**** Records for processing ****

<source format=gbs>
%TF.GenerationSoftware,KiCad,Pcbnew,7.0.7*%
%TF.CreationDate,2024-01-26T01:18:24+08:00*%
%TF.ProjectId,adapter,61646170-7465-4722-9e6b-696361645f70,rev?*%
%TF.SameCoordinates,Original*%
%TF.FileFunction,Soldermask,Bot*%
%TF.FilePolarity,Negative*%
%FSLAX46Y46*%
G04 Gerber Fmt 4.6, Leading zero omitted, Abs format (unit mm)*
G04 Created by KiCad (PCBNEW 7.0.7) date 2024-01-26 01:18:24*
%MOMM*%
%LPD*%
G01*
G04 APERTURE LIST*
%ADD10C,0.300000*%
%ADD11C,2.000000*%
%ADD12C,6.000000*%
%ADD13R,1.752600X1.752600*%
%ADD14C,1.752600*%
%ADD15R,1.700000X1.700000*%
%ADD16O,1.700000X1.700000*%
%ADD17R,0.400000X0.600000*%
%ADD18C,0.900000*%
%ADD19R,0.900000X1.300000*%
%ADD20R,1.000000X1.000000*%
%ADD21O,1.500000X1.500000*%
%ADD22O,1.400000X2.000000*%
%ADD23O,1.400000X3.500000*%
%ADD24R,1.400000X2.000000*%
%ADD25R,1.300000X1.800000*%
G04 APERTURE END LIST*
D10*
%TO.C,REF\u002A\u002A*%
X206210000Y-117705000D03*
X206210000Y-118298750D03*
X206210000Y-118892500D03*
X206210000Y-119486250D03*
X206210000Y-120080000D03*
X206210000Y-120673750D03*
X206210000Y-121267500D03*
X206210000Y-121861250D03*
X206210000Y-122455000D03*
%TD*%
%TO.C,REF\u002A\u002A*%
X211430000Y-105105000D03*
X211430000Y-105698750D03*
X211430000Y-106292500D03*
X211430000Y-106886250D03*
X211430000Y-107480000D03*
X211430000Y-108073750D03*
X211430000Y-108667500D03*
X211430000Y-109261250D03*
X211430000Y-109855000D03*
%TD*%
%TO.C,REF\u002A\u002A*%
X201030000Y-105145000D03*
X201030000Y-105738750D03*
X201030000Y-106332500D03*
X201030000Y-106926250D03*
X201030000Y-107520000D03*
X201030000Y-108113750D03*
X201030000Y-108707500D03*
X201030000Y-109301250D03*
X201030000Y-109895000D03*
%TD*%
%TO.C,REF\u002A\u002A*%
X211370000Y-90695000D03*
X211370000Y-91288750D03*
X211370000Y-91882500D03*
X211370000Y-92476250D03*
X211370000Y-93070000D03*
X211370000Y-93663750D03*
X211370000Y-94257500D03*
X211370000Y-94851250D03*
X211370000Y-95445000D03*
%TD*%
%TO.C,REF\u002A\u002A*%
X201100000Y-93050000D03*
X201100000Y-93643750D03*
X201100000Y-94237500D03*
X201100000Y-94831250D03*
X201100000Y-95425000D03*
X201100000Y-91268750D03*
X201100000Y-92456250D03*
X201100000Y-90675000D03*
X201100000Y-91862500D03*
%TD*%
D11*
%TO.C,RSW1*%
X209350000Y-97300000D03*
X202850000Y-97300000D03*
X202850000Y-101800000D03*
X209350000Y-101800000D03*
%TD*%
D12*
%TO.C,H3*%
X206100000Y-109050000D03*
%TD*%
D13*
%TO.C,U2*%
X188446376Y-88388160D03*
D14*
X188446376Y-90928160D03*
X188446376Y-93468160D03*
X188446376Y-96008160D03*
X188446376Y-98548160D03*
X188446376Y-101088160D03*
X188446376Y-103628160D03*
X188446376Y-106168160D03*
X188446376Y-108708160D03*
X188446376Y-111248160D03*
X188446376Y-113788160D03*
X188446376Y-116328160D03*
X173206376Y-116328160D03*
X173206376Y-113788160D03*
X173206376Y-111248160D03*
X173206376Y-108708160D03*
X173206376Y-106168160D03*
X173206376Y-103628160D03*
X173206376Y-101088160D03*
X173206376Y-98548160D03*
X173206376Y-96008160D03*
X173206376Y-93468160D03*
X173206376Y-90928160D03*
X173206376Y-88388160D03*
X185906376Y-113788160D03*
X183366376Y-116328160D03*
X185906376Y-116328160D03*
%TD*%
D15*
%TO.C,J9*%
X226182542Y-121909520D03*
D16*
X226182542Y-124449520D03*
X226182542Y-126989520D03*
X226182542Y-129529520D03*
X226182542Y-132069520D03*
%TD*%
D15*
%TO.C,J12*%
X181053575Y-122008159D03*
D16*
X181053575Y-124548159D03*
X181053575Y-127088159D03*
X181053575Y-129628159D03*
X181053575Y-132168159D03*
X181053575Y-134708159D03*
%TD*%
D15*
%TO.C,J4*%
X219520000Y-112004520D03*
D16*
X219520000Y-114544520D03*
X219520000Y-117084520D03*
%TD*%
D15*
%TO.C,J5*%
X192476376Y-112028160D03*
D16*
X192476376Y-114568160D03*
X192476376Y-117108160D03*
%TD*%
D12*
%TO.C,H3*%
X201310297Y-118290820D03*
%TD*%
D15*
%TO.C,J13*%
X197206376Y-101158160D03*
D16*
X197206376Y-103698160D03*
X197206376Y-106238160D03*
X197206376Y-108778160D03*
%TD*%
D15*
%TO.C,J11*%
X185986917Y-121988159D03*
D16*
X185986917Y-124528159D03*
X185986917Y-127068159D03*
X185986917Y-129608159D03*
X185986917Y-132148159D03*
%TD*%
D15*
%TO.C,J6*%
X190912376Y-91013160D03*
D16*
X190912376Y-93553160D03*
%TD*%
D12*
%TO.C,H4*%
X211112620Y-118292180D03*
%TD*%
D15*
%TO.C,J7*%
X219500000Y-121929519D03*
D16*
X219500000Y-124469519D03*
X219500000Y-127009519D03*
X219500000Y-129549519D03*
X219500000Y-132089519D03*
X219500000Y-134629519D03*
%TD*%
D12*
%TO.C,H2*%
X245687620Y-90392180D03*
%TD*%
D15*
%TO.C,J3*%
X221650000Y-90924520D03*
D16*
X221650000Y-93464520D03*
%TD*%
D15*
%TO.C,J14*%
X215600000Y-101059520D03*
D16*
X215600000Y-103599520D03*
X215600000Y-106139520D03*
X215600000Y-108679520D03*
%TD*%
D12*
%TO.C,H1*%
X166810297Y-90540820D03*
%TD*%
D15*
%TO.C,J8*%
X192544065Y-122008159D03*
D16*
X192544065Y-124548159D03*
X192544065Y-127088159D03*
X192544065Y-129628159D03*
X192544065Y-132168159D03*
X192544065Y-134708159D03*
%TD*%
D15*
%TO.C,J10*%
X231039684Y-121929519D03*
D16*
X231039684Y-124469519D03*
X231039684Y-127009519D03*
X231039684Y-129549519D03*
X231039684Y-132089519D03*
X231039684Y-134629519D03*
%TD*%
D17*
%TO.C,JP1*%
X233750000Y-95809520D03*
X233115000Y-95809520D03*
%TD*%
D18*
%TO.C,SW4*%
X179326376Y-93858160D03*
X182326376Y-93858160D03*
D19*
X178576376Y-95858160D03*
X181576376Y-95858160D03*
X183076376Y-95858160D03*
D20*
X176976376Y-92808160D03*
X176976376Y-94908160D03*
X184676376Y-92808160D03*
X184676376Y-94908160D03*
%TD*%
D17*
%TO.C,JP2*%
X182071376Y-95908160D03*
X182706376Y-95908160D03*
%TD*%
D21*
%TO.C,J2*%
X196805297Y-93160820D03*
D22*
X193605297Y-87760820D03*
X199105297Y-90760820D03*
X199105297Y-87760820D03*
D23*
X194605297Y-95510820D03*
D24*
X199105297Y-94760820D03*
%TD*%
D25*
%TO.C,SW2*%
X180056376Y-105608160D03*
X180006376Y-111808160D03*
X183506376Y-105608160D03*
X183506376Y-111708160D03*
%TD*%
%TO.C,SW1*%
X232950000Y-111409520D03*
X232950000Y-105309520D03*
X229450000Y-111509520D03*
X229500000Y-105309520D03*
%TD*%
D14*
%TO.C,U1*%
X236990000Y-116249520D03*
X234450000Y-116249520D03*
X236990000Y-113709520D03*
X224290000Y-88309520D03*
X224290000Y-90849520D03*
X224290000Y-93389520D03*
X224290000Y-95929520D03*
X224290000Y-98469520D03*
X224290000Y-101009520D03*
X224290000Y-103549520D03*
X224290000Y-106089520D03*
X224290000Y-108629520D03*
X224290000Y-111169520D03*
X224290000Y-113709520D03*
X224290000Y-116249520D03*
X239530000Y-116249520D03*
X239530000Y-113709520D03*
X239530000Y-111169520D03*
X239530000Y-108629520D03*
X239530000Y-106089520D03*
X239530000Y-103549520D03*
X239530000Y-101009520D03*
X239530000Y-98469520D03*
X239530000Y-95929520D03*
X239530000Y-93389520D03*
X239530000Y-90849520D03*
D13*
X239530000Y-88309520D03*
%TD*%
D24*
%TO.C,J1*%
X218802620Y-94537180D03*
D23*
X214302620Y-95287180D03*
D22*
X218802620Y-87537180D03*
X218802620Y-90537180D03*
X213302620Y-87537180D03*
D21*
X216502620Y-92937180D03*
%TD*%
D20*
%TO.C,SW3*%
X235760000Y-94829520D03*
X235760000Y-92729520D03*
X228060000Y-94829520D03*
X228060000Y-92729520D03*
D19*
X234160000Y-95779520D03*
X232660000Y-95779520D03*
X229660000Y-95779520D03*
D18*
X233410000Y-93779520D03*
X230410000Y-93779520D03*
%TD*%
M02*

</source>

****
**** Records for processing ****

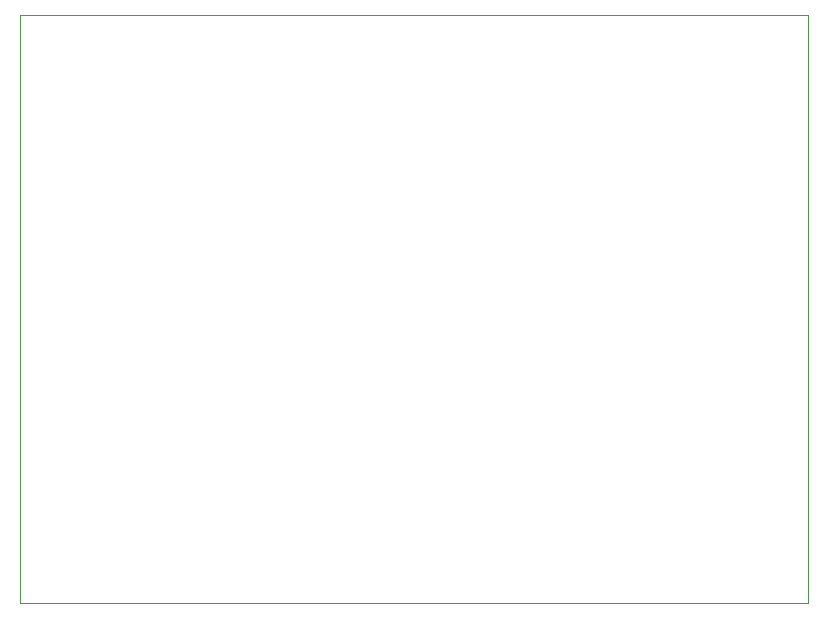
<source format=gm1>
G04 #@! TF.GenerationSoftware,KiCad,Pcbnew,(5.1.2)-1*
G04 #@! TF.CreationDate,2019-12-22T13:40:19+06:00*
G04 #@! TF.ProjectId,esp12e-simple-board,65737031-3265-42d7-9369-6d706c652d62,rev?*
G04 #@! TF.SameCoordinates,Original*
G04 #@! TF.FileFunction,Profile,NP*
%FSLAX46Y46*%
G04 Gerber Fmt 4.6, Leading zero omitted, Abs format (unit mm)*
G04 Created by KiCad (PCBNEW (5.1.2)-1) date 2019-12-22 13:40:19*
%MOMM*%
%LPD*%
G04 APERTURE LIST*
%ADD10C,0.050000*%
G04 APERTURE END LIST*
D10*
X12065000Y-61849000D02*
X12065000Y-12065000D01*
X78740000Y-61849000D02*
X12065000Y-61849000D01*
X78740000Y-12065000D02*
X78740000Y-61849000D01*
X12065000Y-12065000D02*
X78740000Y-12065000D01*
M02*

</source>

****

Request: A verbatim transcription is needed of the lines above, starting at the line with "<source format=gbs>" and ending at the line with "X201030000Y-109301250D03*", both included, and of nothing else.

Completed exercise:
<source format=gbs>
%TF.GenerationSoftware,KiCad,Pcbnew,7.0.7*%
%TF.CreationDate,2024-01-26T01:18:24+08:00*%
%TF.ProjectId,adapter,61646170-7465-4722-9e6b-696361645f70,rev?*%
%TF.SameCoordinates,Original*%
%TF.FileFunction,Soldermask,Bot*%
%TF.FilePolarity,Negative*%
%FSLAX46Y46*%
G04 Gerber Fmt 4.6, Leading zero omitted, Abs format (unit mm)*
G04 Created by KiCad (PCBNEW 7.0.7) date 2024-01-26 01:18:24*
%MOMM*%
%LPD*%
G01*
G04 APERTURE LIST*
%ADD10C,0.300000*%
%ADD11C,2.000000*%
%ADD12C,6.000000*%
%ADD13R,1.752600X1.752600*%
%ADD14C,1.752600*%
%ADD15R,1.700000X1.700000*%
%ADD16O,1.700000X1.700000*%
%ADD17R,0.400000X0.600000*%
%ADD18C,0.900000*%
%ADD19R,0.900000X1.300000*%
%ADD20R,1.000000X1.000000*%
%ADD21O,1.500000X1.500000*%
%ADD22O,1.400000X2.000000*%
%ADD23O,1.400000X3.500000*%
%ADD24R,1.400000X2.000000*%
%ADD25R,1.300000X1.800000*%
G04 APERTURE END LIST*
D10*
%TO.C,REF\u002A\u002A*%
X206210000Y-117705000D03*
X206210000Y-118298750D03*
X206210000Y-118892500D03*
X206210000Y-119486250D03*
X206210000Y-120080000D03*
X206210000Y-120673750D03*
X206210000Y-121267500D03*
X206210000Y-121861250D03*
X206210000Y-122455000D03*
%TD*%
%TO.C,REF\u002A\u002A*%
X211430000Y-105105000D03*
X211430000Y-105698750D03*
X211430000Y-106292500D03*
X211430000Y-106886250D03*
X211430000Y-107480000D03*
X211430000Y-108073750D03*
X211430000Y-108667500D03*
X211430000Y-109261250D03*
X211430000Y-109855000D03*
%TD*%
%TO.C,REF\u002A\u002A*%
X201030000Y-105145000D03*
X201030000Y-105738750D03*
X201030000Y-106332500D03*
X201030000Y-106926250D03*
X201030000Y-107520000D03*
X201030000Y-108113750D03*
X201030000Y-108707500D03*
X201030000Y-109301250D03*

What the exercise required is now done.